These overnight oats are a quick and healthy breakfast when you’re on-the-go in the morning. Simply put together the night before in a mason jar, let sit in the refrigerator overnight, and wake up with delicious, ready-to-eat oatmeal!
- ½ cup quick oats
- 1 medium-size banana (1/2 mashed, ½ sliced on top)
- 1 tbsp. chia seeds
- 1 tbsp. walnuts
- 1 tbsp. unsweetened cocoa powder
- ¼ cup blueberries
- ¼ cup skim milk (or milk of choice)
- Mix all ingredients except ½ of the banana into a Mason jar or small container you can keep in the refrigerator overnight.
- Slice the other ½ of the banana and place on top.
- Place in refrigerator, covered, overnight.
- In the morning, simply grab-and-go!
- You may also top with more fruit or add a tbsp. of peanut/almond butter.
Omega-3 fatty acids: Walnuts & Flaxseed
Walnuts provide a vast majority of nutrients like fiber, vitamin E, healthful fats and plant sterols.
- Fiber: All nuts contain fiber, which helps lower your cholesterol. Fiber makes you feel full, so you eat less. Fiber is also thought to play a role in helping control blood sugars.
- “Healthful” fats (Omega-3): Many nuts are also rich in omega-3 fatty acids. Walnuts are one of the most studied nuts, and it’s been shown they contain high amounts of omega-3 fatty acids. Omega-3s are a healthy form of fatty acids that promote heart health. Omega-3 fatty acids are also found in many kinds of fish, but nuts are one of the best plant-based sources of omega-3 fatty acids.

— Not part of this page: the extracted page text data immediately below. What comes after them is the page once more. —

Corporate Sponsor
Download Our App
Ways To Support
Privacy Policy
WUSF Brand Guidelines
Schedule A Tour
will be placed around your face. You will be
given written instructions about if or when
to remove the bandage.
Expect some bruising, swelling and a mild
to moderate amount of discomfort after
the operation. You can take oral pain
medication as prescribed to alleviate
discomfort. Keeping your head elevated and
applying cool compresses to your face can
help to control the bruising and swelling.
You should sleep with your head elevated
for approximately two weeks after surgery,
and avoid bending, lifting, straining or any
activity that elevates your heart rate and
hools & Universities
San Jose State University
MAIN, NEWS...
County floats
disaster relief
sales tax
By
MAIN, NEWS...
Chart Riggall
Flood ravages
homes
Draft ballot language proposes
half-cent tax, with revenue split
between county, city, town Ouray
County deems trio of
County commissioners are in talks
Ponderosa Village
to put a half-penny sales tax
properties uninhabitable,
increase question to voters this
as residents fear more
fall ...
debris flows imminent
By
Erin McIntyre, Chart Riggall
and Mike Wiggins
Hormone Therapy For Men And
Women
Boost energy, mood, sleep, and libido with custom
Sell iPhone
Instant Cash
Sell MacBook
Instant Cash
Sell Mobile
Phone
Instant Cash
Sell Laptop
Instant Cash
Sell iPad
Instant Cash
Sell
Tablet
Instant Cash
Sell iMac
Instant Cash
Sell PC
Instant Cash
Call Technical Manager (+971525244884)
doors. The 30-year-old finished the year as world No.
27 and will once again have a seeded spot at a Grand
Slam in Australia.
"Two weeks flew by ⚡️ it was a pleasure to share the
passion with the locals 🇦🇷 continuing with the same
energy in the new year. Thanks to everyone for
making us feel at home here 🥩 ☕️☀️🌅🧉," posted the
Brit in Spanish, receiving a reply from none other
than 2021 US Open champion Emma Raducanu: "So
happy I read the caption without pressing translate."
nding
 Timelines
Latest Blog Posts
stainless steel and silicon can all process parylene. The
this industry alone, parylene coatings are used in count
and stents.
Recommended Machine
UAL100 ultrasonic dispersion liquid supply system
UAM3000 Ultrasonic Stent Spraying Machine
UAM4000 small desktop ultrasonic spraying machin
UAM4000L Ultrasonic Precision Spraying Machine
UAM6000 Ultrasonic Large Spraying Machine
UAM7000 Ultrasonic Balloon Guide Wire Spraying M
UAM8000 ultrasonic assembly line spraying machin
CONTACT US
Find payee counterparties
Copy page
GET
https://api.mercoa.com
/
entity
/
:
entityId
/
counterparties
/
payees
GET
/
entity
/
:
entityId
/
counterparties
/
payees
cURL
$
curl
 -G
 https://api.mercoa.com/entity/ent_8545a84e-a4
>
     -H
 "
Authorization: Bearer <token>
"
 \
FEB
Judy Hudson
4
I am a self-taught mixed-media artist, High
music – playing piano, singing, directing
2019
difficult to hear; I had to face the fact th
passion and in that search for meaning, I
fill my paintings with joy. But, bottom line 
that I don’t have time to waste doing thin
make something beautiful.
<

- Plant sterols: Some nuts contain plant sterols, a substance that can help lower your cholesterol. Plant sterols are often added to products like margarine and orange juice for additional health benefits, but sterols occur naturally in nuts.
Fiber: Flaxseed & Oats:
Flax seed is an excellent source of omega-3 fatty acids, antioxidants and both types of fibers (soluble and insoluble), providing three grams of fiber per tablespoon. Oats are also high in both soluble and insoluble fibers, helping hunger control and blood sugar levels.
- Soluble fiber: Soluble, or viscous fibers, modestly reduce LDL (“bad”) cholesterol beyond levels achieved by a diet low in saturated and trans fats and cholesterol alone.
- Insoluble fiber: Insoluble fibers have been associated with decreased cardiovascular risk and slower progression of cardiovascular disease in high-risk individuals. Dietary fiber can make you feel full, so you may eat fewer calories.
- An interesting fact about flaxseed is that it can be used as an egg substitute. Simply mix tbsp. of flaxseed with 3 tbsp. of water!
Blueberries are high in vitamin C, manganese, and vitamin K. The nutrient-rich content of blueberries has been shown to promote heart health by lowering LDL cholesterol and raising HDL cholesterol. One serving is considered one cup of raw blueberries, and is packed with heart health!